Last month, WikiLeaks co-founder Julian Assange revealed in a Reddit Ask Me Anything event that he brought up bitcoin to the technology industry’s elite, including search engine juggernaut Google. He joked that if Google’s Eric Schmidt took his advice then the technology behemoth would “own the planet by now.”

“[Bitcoin] is very important, actually. It has a few problems but its innovations exceed its problems,” Assange told Schmidt in 2011. “Bitcoin is something that evolved out of the cyberpunks a couple of years ago, and it is an alternative… it is a stateless currency.”

Assange has been an avid proponent of the peer-to-peer decentralized virtual currency for quite some time now.

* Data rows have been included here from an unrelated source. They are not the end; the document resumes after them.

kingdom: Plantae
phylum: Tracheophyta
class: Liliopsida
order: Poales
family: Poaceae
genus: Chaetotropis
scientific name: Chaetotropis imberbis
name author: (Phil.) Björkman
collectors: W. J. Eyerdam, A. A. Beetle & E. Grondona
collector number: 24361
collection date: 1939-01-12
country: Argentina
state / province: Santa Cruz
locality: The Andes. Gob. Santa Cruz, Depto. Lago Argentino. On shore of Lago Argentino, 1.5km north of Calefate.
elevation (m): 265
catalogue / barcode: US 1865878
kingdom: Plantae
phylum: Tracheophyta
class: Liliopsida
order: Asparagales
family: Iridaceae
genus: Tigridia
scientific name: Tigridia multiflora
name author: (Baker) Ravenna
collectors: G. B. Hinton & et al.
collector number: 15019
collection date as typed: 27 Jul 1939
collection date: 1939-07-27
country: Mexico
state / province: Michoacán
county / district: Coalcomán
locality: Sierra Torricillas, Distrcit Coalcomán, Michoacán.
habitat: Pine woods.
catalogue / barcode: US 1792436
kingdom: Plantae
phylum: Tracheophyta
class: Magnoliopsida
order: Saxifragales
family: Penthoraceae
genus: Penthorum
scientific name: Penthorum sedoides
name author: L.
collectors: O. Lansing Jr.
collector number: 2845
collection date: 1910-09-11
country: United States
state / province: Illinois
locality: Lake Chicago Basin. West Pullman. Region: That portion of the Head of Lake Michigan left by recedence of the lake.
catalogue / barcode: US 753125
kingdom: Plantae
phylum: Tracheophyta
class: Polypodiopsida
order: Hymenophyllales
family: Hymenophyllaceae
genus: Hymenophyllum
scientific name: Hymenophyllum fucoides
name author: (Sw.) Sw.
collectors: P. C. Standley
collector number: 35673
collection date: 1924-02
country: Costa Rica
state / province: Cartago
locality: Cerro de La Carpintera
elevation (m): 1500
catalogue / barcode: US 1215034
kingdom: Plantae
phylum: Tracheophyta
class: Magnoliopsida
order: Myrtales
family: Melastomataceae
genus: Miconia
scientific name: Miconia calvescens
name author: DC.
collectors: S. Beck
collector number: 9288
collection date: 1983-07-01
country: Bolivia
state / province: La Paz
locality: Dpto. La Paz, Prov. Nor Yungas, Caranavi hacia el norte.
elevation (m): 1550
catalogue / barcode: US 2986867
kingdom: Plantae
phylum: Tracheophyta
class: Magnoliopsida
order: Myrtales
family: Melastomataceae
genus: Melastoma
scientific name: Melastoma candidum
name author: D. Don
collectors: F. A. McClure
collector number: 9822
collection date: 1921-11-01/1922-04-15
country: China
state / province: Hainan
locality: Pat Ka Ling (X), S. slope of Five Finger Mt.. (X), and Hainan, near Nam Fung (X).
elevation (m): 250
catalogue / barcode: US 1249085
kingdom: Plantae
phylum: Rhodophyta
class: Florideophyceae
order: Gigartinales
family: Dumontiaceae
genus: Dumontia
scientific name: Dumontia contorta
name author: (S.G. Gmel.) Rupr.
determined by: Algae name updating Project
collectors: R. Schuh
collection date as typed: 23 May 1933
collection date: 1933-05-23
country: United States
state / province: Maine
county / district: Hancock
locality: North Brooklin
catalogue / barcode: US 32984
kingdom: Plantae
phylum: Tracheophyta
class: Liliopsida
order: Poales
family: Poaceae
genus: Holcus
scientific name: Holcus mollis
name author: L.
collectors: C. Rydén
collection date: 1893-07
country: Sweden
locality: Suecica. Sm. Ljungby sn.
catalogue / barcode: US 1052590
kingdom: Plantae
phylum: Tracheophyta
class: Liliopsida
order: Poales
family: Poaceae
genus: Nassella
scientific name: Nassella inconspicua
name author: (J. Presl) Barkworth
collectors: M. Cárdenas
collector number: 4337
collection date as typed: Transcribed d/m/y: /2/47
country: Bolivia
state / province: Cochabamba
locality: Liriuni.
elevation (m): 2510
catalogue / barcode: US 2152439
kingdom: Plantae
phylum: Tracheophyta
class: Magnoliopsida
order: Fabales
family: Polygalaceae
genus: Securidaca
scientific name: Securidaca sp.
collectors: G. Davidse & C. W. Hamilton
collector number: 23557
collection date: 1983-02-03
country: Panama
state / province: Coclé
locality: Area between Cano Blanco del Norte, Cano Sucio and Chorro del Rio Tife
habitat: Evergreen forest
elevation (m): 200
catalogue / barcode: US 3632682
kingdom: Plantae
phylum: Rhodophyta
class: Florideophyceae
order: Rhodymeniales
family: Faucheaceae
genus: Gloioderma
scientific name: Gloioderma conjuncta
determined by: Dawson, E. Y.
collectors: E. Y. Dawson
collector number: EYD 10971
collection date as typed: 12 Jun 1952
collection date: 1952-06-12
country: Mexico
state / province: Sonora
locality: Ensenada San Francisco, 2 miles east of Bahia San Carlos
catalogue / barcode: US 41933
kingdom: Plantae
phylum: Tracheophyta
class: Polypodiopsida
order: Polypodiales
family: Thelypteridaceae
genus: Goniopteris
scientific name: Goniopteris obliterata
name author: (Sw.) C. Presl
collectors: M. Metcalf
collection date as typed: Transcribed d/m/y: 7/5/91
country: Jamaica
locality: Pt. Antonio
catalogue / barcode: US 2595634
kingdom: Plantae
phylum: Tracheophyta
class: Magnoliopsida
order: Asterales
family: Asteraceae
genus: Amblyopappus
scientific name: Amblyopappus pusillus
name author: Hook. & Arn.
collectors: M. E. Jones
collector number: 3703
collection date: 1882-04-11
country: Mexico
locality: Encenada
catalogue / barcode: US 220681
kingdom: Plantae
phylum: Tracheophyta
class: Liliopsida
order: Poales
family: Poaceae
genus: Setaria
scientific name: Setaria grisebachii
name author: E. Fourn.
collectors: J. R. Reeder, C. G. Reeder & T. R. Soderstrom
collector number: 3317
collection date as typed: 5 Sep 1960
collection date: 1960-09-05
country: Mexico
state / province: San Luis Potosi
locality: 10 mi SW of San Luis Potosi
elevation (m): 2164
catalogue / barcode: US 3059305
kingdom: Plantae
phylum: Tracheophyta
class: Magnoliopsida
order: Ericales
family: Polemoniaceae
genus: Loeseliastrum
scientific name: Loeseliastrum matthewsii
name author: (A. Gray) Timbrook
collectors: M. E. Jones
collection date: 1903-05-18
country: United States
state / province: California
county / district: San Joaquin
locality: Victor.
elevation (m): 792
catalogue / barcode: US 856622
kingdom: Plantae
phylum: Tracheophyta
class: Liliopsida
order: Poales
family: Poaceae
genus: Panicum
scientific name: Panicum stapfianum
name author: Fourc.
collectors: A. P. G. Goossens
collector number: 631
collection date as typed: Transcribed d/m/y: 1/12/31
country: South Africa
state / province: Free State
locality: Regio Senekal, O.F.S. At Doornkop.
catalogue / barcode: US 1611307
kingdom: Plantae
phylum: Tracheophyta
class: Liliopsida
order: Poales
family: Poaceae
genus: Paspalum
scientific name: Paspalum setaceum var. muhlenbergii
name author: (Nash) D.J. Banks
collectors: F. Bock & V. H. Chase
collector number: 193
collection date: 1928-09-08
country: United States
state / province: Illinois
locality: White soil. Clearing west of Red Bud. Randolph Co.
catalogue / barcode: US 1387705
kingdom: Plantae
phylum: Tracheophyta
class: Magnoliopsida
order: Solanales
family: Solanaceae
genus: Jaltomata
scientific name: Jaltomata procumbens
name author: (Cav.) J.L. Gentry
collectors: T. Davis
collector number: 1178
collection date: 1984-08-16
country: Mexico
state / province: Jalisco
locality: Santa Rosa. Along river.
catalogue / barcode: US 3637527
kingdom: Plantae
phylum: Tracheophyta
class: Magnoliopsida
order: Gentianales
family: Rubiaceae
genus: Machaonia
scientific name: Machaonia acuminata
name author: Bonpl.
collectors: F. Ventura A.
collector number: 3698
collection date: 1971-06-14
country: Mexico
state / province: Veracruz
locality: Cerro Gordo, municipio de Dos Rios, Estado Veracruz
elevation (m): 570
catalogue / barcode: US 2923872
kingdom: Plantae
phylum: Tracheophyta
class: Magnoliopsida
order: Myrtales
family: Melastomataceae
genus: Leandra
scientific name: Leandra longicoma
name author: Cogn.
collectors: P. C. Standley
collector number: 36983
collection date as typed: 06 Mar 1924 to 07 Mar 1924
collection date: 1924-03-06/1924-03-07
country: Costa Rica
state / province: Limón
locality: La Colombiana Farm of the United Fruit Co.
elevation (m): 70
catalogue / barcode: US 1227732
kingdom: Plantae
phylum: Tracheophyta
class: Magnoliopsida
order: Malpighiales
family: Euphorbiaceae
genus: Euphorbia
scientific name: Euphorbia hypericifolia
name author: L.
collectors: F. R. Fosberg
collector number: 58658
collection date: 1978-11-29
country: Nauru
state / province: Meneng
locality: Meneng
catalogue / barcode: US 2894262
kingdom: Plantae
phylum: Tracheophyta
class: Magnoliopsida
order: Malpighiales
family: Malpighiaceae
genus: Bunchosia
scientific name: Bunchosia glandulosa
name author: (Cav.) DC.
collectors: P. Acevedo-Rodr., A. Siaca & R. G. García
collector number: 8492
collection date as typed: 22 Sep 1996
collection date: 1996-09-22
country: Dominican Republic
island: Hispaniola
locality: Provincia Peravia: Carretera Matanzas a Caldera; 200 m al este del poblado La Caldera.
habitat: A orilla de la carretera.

This can be supported by the fact that WikiLeaks, which has been attacked by governments and financial institutions on all fronts, stayed alive because of its investments and contributions in bitcoin.

The WikiLeaks personality made public that the organization’s “strategic investments” in the digital currency allowed the journalistic organization to remain afloat and help cover the financial and legal costs incurred because of the actions that were brought forward by governments, according to a report from The Daily Dot.

Despite the fact that companies like MasterCard, Visa and PayPal blocked WikiLeaks from receiving donations, the organization was able to tap into another form of fundraising: bitcoin, a currency that the government has yet to infiltrate and financial institutions can’t stop, though that is slowly beginning to change.

There were two dominant areas that permitted WikiLeaks to garner large sums of returns on investment: two price spikes in 2013, the first when it hit $200 in April and the second when it hit $1,000 in the ladder half.

For those who are interested in viewing WikiLeak’s public bitcoin address, its records show that it has received close to 3,900 bitcoins worth more than $2 million and it maintains a remaining balance of 3.88 bitcoins worth more than $2,000.

The news publication attempted to seek further comment from a WikiLeaks media representative but they did not respond to its requests.

Over the years, since WikiLeaks released thousands of documents uncovering secrets kept from the public by governments all over the world that have proven to be embarrassing, controversial and damning, there have been numerous commentators and officials who have called for the death of Assange, such as Canadian political scientist Tom Flanagan, Weekly Standard editor Bill Kristol and Michigan Republican Congressman Mike Rogers.

Daniel Ellsberg, the man who leaked the “Pentagon Papers” in the 1970s, noted that he empathizes with Assange because he had been targeted the same way in the past.

“Nixon actually sent, through Coulson and Libby and Hunt, a bunch of CIA assets, so-called, Cuban emigres from the Bay of Pigs, as a White House hit squad against me, directly,” averred Ellsberg. “With orders to incapacitate me on the steps of the Pentagon as I was in a rally May 3, 1972. So anyone who says there’s no danger to Assange of that happening is wrong. There is danger. It should be zero and it isn’t. I don’t say that it’s necessarily very high.”

Assange currently resides in an Ecuador embassy.